Simulakra - The Infection Spreads LP

Today, Delaware-based metallic hardcore band Simulakra have released their debut album The Infection Spreads, via DAZEThe Infection Spreads is aggressive and morbid, spanning across ten invigorating songs centered around a story of disease, death, and government control. On the LP, the band worked with producer and mixer Wyatt Oberholzer (Chemical Fix) and the vocals were tracked by Brandon Watkins (Year of the Knife). Not only is the album the band’s most collaborative effort, but also their most experimental, as the songs thrive off the metallic hardcore sound they put forth on past releases (2019’s Tales from the Fevered Subconscious) while also incorporating more death metal-leaning elements and even tapping into grindcore at moments. 

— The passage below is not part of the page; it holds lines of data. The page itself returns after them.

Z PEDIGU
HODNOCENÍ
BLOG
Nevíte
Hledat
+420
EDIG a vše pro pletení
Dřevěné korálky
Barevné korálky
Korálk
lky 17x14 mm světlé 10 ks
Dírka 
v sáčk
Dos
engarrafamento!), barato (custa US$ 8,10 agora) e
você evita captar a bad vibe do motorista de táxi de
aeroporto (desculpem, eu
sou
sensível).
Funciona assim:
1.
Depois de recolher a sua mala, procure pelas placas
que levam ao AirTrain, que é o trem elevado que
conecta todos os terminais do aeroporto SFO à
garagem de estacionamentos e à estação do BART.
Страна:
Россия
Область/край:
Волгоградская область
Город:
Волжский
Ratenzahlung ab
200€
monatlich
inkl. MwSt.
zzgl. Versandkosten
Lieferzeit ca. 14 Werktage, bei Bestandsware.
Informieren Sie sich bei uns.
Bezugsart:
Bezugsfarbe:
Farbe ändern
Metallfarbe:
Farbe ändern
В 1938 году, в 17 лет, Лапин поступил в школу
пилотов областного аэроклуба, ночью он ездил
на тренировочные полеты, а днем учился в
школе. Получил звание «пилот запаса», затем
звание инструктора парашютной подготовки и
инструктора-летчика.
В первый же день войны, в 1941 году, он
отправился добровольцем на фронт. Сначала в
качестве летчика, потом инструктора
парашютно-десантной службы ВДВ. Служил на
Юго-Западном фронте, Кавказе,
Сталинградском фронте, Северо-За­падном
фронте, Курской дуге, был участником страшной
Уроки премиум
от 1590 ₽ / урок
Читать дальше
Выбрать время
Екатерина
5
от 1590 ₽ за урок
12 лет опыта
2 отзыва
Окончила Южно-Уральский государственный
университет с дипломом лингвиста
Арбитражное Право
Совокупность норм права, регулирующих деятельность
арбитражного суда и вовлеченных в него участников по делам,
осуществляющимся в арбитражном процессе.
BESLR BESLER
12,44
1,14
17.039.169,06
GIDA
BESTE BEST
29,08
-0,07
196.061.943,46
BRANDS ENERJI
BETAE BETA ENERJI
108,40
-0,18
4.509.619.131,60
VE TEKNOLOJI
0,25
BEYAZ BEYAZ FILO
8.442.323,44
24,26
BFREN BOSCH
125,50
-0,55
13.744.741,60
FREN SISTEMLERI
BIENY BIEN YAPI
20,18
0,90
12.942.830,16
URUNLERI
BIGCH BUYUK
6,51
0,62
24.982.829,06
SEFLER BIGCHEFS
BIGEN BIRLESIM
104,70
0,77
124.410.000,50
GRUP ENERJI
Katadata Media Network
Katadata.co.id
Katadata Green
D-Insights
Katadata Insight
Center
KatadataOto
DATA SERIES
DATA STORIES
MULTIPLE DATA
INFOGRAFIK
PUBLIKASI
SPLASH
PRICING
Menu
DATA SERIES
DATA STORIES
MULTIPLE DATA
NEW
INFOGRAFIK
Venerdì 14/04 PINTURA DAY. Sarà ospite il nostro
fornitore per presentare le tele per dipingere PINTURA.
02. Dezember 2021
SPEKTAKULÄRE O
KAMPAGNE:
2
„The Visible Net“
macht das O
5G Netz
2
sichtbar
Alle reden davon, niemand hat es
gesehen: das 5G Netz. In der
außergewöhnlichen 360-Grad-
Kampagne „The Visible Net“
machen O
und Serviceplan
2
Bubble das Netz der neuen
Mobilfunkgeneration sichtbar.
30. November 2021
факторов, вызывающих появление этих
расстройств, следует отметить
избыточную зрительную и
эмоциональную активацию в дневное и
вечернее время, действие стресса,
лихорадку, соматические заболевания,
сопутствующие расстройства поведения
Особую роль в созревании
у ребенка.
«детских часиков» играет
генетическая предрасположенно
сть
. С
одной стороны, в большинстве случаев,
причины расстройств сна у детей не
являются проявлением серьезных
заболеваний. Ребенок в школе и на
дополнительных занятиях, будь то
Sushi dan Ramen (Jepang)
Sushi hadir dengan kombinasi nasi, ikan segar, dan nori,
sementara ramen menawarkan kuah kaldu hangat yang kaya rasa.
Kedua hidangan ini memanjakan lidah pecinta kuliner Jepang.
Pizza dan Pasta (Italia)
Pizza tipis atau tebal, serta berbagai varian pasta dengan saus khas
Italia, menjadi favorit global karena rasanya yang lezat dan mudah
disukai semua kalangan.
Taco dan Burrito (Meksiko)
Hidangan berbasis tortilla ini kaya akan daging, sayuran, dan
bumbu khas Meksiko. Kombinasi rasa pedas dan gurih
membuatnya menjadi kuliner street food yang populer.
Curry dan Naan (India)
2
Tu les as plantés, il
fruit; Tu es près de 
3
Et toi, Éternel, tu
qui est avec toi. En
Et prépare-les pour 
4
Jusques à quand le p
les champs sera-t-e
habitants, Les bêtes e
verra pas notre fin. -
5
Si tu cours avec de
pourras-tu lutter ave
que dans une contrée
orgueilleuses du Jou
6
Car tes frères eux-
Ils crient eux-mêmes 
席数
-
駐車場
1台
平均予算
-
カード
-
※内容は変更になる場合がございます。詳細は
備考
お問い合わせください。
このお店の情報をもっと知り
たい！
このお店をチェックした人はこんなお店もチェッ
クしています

From the opening notes of “Eliminate” it’s clear this record was meant to knock your face off, and the intense guitars and brutal vocal delivery carry throughout the album. Diving into the conceptual themes, “Terror Tactics” deals with militaristic ideals plagued by hatred while “As It Rots” personifies a hospital visit turned fever dream. Lead single “Fading Away” blazes through towering riffs and  fast tempo drums, and “Mankind Is A Disease” carries through some of the most belligerent moments on the album. The Infection Spreads ends with “Follow The Flies,” featuring guest vocals from Tyler Mullen of Year of the Knife, honing in on imagery of death.

Expanding on the concept of the album vocalist Dom Pabon says: “The record has an overall theme of sickness and plague. It essentially tells the story of a government telling the mass population that they have things under control when that’s not the case, and it’s only getting worse and worse. These ideas tie into everything surrounding the record, from the art to the emergency broadcast trailer, to the clips of hospitals, biological weapons, and general corruption in the music video. We all love horror and science-fiction movies and wanted to have the record reflect those same kinds of concepts both musically and lyrically.”